American Express is also going through a restructuring phase. They’ve announced plans to lay off workers and cut costs. Strictly cutting costs can be an effective catalyst for the short-term, but the company will need to do more in the future. One area of focus for them is through the prepaid cards, allowing them to expand among less creditworthy clientele. American Express has historically served wealthier clients, so diving into the prepaid market will give the company room to grow. The company will also address shareholders at its investor day this March 10th, hopefully giving them more information and specific cost-cutting plans.

The market may be freaking out about American Express, but Warren Buffett is staying calm. He recently sent out his annual letter, where he said that American Express is an excellent business with talented management. The Oracle of Omaha has made a fortune by building large positions and holding them for years. American Express currently makes up 8% of his portfolio. Buffett is still their largest shareholder, and if he can sleep at night, so can I.

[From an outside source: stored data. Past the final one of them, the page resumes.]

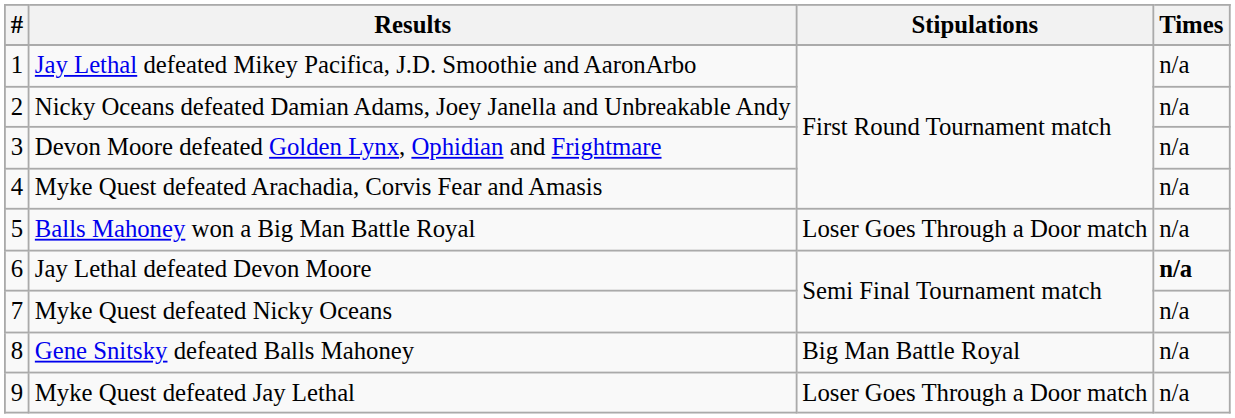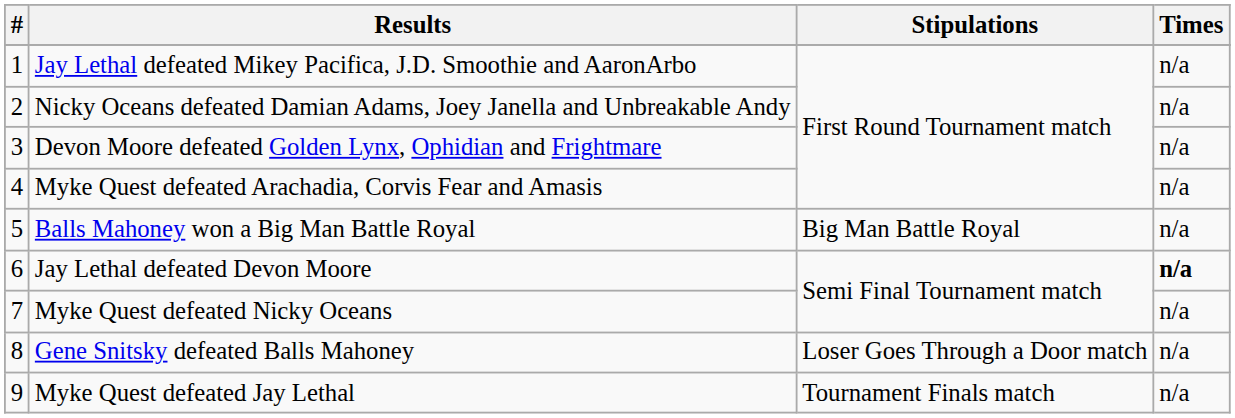Balls Mahoney won a Big Man Battle Royal | Stipulations: Loser Goes Through a Door match -> Big Man Battle Royal
Gene Snitsky defeated Balls Mahoney | Stipulations: Big Man Battle Royal -> Loser Goes Through a Door match
Myke Quest defeated Jay Lethal | Stipulations: Loser Goes Through a Door match -> Tournament Finals match
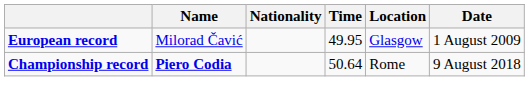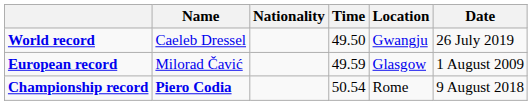+ row: World record | Caeleb Dressel | 49.50 | Gwangju | 26 July 2019
European record | Time: 49.95 -> 49.59
Championship record | Time: 50.64 -> 50.54
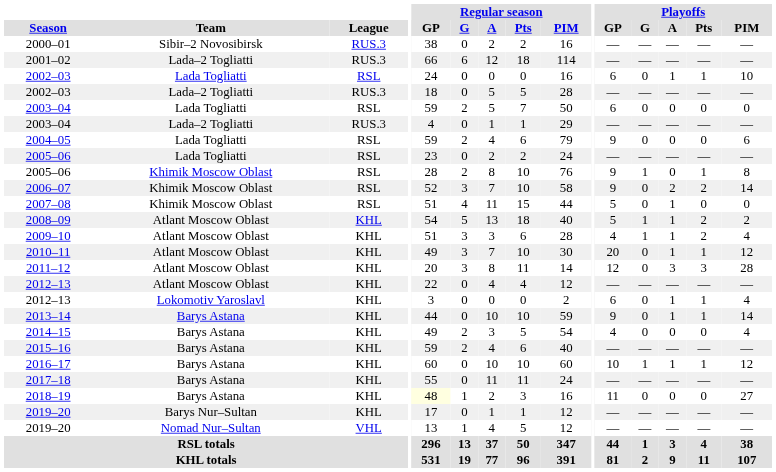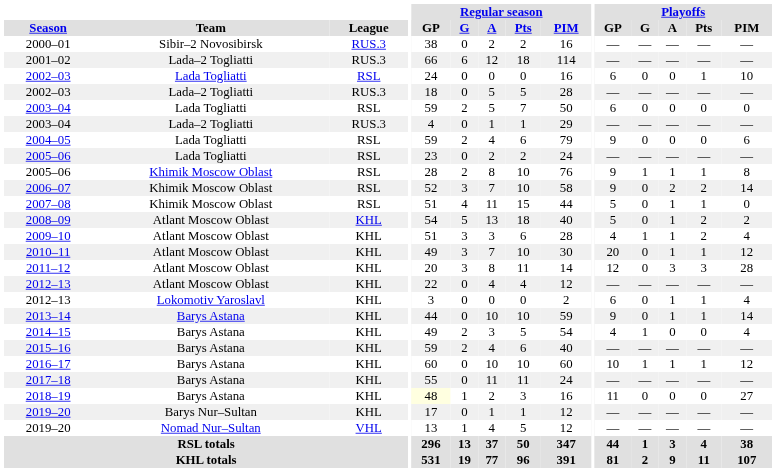2002–03 / Lada Togliatti | Playoffs / A: 1 -> 0
2005–06 / Khimik Moscow Oblast | Playoffs / A: 0 -> 1
2007–08 | Playoffs / Pts: 0 -> 1
2008–09 | Playoffs / G: 1 -> 0
2014–15 | Playoffs / G: 0 -> 1
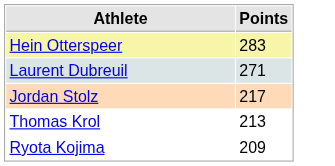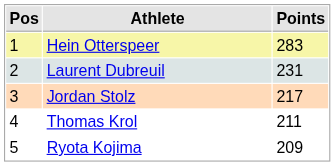+ column: Pos | 1 | 2 | 3 | 4 | 5
Laurent Dubreuil | Points: 271 -> 231
Thomas Krol | Points: 213 -> 211
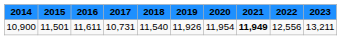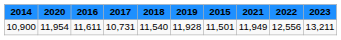columns swapped: 2015 <-> 2020
10,900 | 2019: 11,926 -> 11,928
10,900 | 2021: bold -> normal
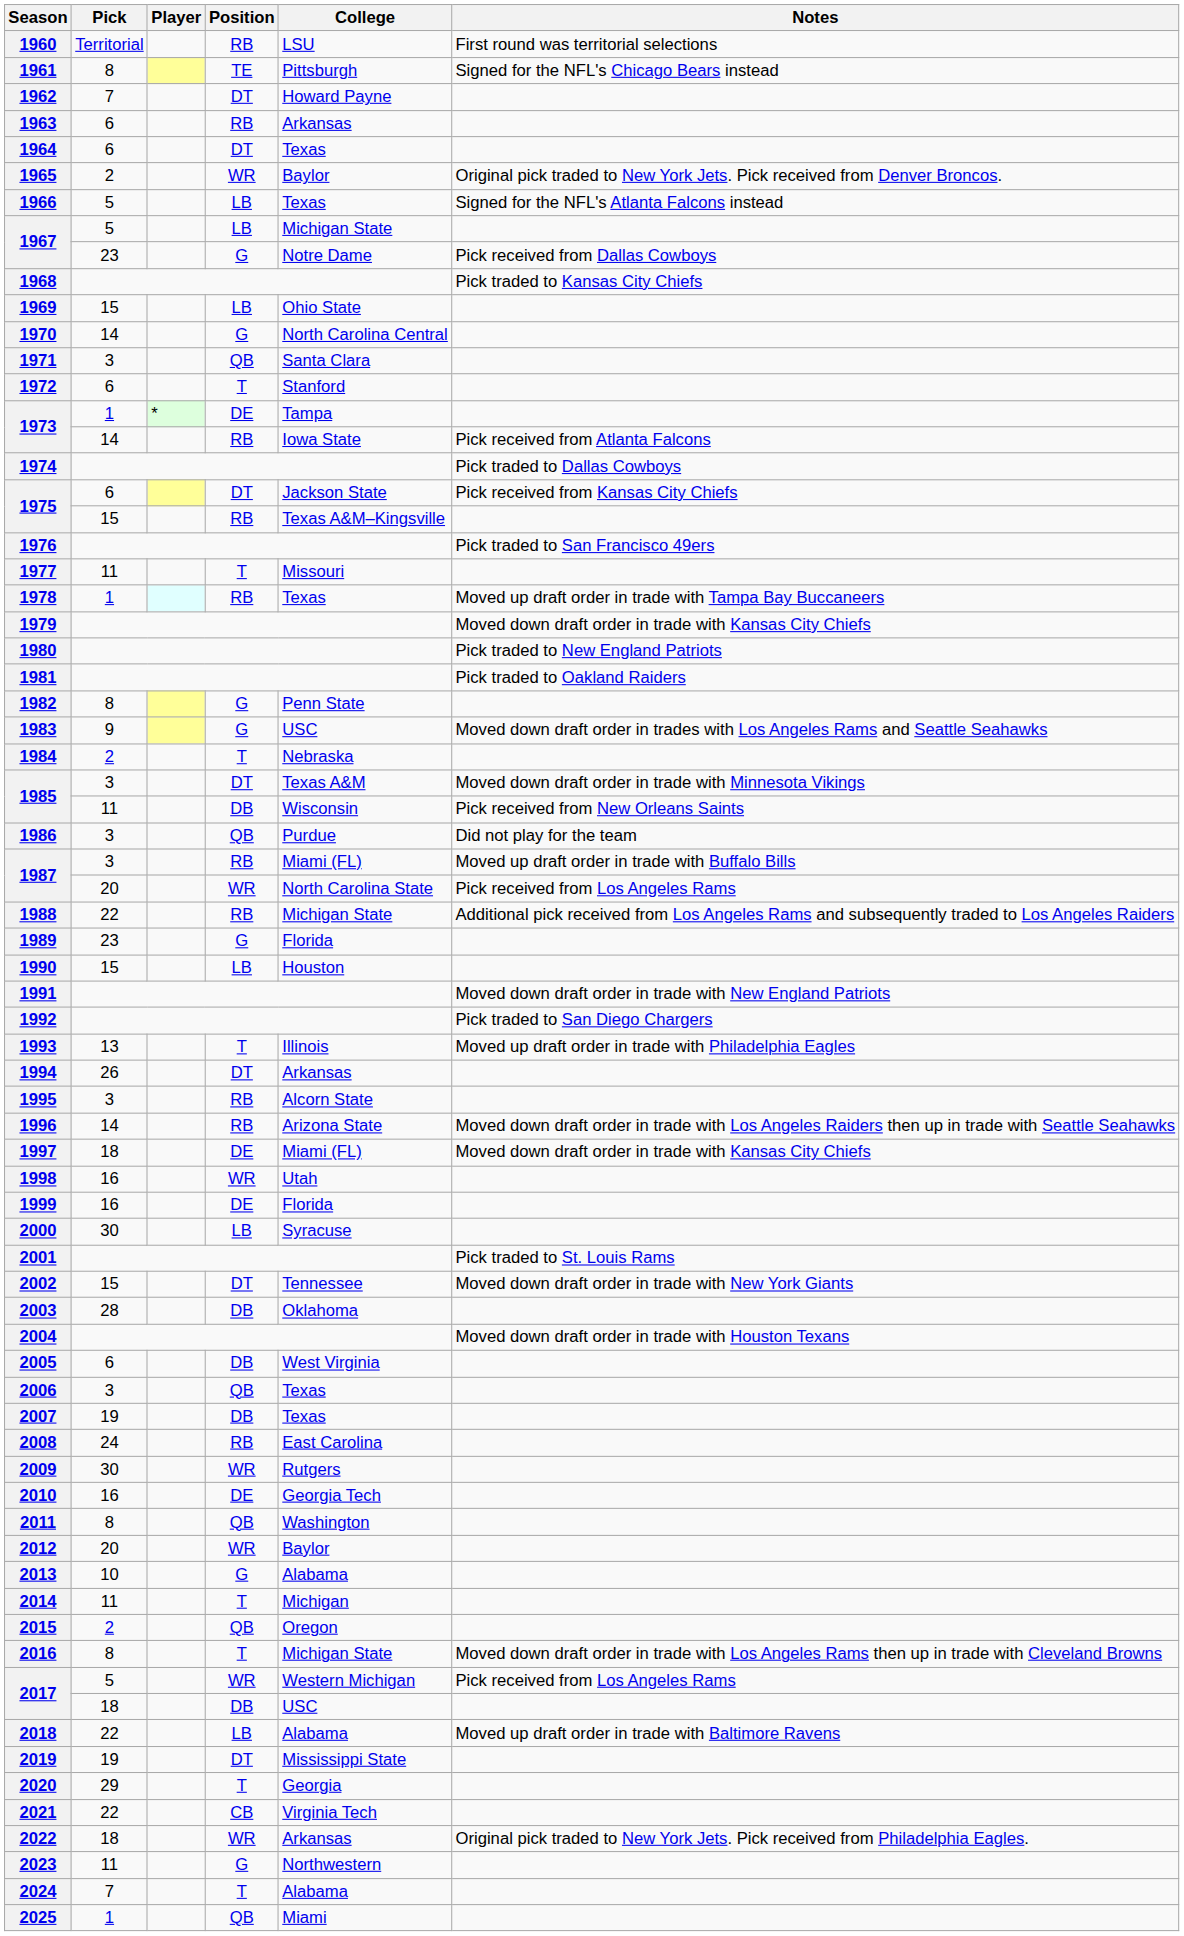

American Express has a nice dividend, too. It’s currently a little over 2%, while Visa and MasterCard don’t even pay 1%. The P/E ratio is a respectable 11 and the P/B is 2.64, although P/B is a shaky metric for credit card companies. One of my favorite metrics, insider transactions, is also positive. On January 26th, Ronald Williams, the Director of American Express, bought 18,040 shares at a total cost of $1,001,400. This is a glimmer of light after years of insider selling.

The stock now trades around where it was three years ago. There’s so much bad news about the stock that investors have probably pushed it below its intrinsic value. American Express has the potential to be the next big turnaround story if CEO Kenneth Chenault takes the company in the right direction. Besides, all this bad news has a silver lining, since it puts the board under a ton of pressure to make things happen.

Many investors and analysts have given up on American Express. However, when you can’t find anyone willing to buy a particular stock, it means there’s less downward pressure. The path of least resistance is more than likely up. The core of the business (credit cards galore) is still healthy and it generates considerable amounts of cash flow. People are quick to call this stock a value trap, but I call it a value play.

On a more personal note, American Express has the best customer service of any credit card I’ve ever had. When I contact them, I know I can get a prompt, reliable answer from one of their customer service reps. I can’t say that about many other credit card companies. If anything, the human element is another one of their advantages.

Disclosure: The author is currently long AXP stock.